§ Exercice écrit a:
Répondez à ces questions d'après le texte fourni :
(i) Selon le texte, pour quelle raison Jésus vient-il être plongé dans le Jourdain ?
(ii) Quelles paroles la voix du Père fait-elle entendre lorsque Jésus remonte du Jourdain ?
(iii) Quel thème une bonne partie des textes du pape François aborde-t-elle ?

§ Texte fourni:
_ _ _ _ _ _ _

Si notre cœur est blessé, bonne nouvelle : Jésus vient aujourd’hui pour guérir les cœurs blessés. Lui, Jésus n’a pas besoin de conversion, il n’a pas besoin de revenir à l’origine pour reprendre le bon chemin : il EST le chemin. Si Jésus vient pour être plongé dans le Jourdain, c’est pour que le Jourdain lui-même soit lavé.

Aujourd’hui, si nous le voulons bien, Jésus vient plonger dans notre cœur. Il vient par sa parole, par son corps livré pour nous que nous recevrons tout à l’heure. Voulons-nous le recevoir ?

Lorsque Jésus remonte du Jourdain, la voix du Père retentit : « Toi, tu es mon Fils bien-aimé ; en toi, je trouve ma joie. »

Et nous, est-ce que nous trouvons notre joie en Dieu ? Ce n’est pas un hasard si une bonne partie des textes écrits par le pape François au cours de son pontificat abordent le thème de la joie : « La joie de l’Évangile », « Loué sois-tu ! », « La joie de l’amour », « Réjouissez-vous et soyez dans l’allégresse ».

_ _ _ _ _ _ _

§ Données fournies:
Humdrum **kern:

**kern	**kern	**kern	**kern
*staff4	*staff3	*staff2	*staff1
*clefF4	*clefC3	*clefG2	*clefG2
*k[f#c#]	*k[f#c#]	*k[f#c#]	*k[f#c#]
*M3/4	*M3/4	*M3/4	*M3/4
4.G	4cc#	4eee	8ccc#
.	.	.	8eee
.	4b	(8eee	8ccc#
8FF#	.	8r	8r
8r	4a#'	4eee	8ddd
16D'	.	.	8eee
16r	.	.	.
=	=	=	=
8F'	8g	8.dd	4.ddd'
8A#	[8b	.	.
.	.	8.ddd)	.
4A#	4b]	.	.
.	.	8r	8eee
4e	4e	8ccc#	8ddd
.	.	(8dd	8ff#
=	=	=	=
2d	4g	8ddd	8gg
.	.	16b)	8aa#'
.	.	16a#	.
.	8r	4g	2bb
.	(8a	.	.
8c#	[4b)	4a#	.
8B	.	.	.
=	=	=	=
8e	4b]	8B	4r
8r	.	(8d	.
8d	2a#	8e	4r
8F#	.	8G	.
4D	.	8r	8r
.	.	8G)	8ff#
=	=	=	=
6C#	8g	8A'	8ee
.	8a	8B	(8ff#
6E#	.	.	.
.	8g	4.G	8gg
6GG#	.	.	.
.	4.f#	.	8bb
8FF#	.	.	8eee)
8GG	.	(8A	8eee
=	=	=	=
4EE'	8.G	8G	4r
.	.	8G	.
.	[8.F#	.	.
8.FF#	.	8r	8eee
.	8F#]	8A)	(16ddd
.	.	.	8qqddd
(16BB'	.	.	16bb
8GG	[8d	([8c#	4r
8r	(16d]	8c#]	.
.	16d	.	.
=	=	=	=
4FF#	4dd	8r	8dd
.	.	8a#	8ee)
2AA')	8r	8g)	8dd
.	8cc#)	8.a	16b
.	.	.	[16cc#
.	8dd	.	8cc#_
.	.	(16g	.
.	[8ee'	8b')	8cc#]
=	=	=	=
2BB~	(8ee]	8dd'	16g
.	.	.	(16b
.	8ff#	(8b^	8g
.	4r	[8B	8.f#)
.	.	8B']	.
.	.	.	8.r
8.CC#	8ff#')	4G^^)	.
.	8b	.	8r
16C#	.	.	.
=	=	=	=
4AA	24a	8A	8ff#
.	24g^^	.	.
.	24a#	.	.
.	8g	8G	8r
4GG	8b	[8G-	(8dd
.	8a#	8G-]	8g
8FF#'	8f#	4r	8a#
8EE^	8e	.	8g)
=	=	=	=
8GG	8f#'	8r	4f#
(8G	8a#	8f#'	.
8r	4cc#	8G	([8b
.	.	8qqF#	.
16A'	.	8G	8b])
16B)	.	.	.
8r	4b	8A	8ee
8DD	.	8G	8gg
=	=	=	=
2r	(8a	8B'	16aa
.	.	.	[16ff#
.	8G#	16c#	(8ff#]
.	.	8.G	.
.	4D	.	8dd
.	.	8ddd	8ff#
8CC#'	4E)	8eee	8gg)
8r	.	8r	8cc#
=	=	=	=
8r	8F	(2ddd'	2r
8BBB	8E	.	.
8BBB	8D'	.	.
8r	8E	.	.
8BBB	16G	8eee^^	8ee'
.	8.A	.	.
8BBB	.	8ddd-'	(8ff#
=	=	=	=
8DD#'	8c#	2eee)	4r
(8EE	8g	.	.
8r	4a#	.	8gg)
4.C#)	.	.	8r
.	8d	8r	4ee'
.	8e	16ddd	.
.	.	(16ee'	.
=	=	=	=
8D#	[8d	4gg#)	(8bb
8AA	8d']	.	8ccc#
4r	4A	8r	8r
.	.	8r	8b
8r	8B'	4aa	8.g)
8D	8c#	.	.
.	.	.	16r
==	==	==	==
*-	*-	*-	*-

_ _ _ _ _ _ _

§ Exercice écrit b: Redonnez sans aucune modification toutes les lignes en notation Humdrum **kern ci-dessus, de la première à la dernière.

§ Réponse attendue a:
(i) Pour que le Jourdain lui-même soit lavé.
(ii) « Toi, tu es mon Fils bien-aimé ; en toi, je trouve ma joie. »
(iii) La joie.

§ Réponse attendue b:
Humdrum **kern:

**kern	**kern	**kern	**kern
*staff4	*staff3	*staff2	*staff1
*clefF4	*clefC3	*clefG2	*clefG2
*k[f#c#]	*k[f#c#]	*k[f#c#]	*k[f#c#]
*M3/4	*M3/4	*M3/4	*M3/4
4.G	4cc#	4eee	8ccc#
.	.	.	8eee
.	4b	(8eee	8ccc#
8FF#	.	8r	8r
8r	4a#'	4eee	8ddd
16D'	.	.	8eee
16r	.	.	.
=	=	=	=
8F'	8g	8.dd	4.ddd'
8A#	[8b	.	.
.	.	8.ddd)	.
4A#	4b]	.	.
.	.	8r	8eee
4e	4e	8ccc#	8ddd
.	.	(8dd	8ff#
=	=	=	=
2d	4g	8ddd	8gg
.	.	16b)	8aa#'
.	.	16a#	.
.	8r	4g	2bb
.	(8a	.	.
8c#	[4b)	4a#	.
8B	.	.	.
=	=	=	=
8e	4b]	8B	4r
8r	.	(8d	.
8d	2a#	8e	4r
8F#	.	8G	.
4D	.	8r	8r
.	.	8G)	8ff#
=	=	=	=
6C#	8g	8A'	8ee
.	8a	8B	(8ff#
6E#	.	.	.
.	8g	4.G	8gg
6GG#	.	.	.
.	4.f#	.	8bb
8FF#	.	.	8eee)
8GG	.	(8A	8eee
=	=	=	=
4EE'	8.G	8G	4r
.	.	8G	.
.	[8.F#	.	.
8.FF#	.	8r	8eee
.	8F#]	8A)	(16ddd
.	.	.	8qqddd
(16BB'	.	.	16bb
8GG	[8d	([8c#	4r
8r	(16d]	8c#]	.
.	16d	.	.
=	=	=	=
4FF#	4dd	8r	8dd
.	.	8a#	8ee)
2AA')	8r	8g)	8dd
.	8cc#)	8.a	16b
.	.	.	[16cc#
.	8dd	.	8cc#_
.	.	(16g	.
.	[8ee'	8b')	8cc#]
=	=	=	=
2BB~	(8ee]	8dd'	16g
.	.	.	(16b
.	8ff#	(8b^	8g
.	4r	[8B	8.f#)
.	.	8B']	.
.	.	.	8.r
8.CC#	8ff#')	4G^^)	.
.	8b	.	8r
16C#	.	.	.
=	=	=	=
4AA	24a	8A	8ff#
.	24g^^	.	.
.	24a#	.	.
.	8g	8G	8r
4GG	8b	[8G-	(8dd
.	8a#	8G-]	8g
8FF#'	8f#	4r	8a#
8EE^	8e	.	8g)
=	=	=	=
8GG	8f#'	8r	4f#
(8G	8a#	8f#'	.
8r	4cc#	8G	([8b
.	.	8qqF#	.
16A'	.	8G	8b])
16B)	.	.	.
8r	4b	8A	8ee
8DD	.	8G	8gg
=	=	=	=
2r	(8a	8B'	16aa
.	.	.	[16ff#
.	8G#	16c#	(8ff#]
.	.	8.G	.
.	4D	.	8dd
.	.	8ddd	8ff#
8CC#'	4E)	8eee	8gg)
8r	.	8r	8cc#
=	=	=	=
8r	8F	(2ddd'	2r
8BBB	8E	.	.
8BBB	8D'	.	.
8r	8E	.	.
8BBB	16G	8eee^^	8ee'
.	8.A	.	.
8BBB	.	8ddd-'	(8ff#
=	=	=	=
8DD#'	8c#	2eee)	4r
(8EE	8g	.	.
8r	4a#	.	8gg)
4.C#)	.	.	8r
.	8d	8r	4ee'
.	8e	16ddd	.
.	.	(16ee'	.
=	=	=	=
8D#	[8d	4gg#)	(8bb
8AA	8d']	.	8ccc#
4r	4A	8r	8r
.	.	8r	8b
8r	8B'	4aa	8.g)
8D	8c#	.	.
.	.	.	16r
==	==	==	==
*-	*-	*-	*-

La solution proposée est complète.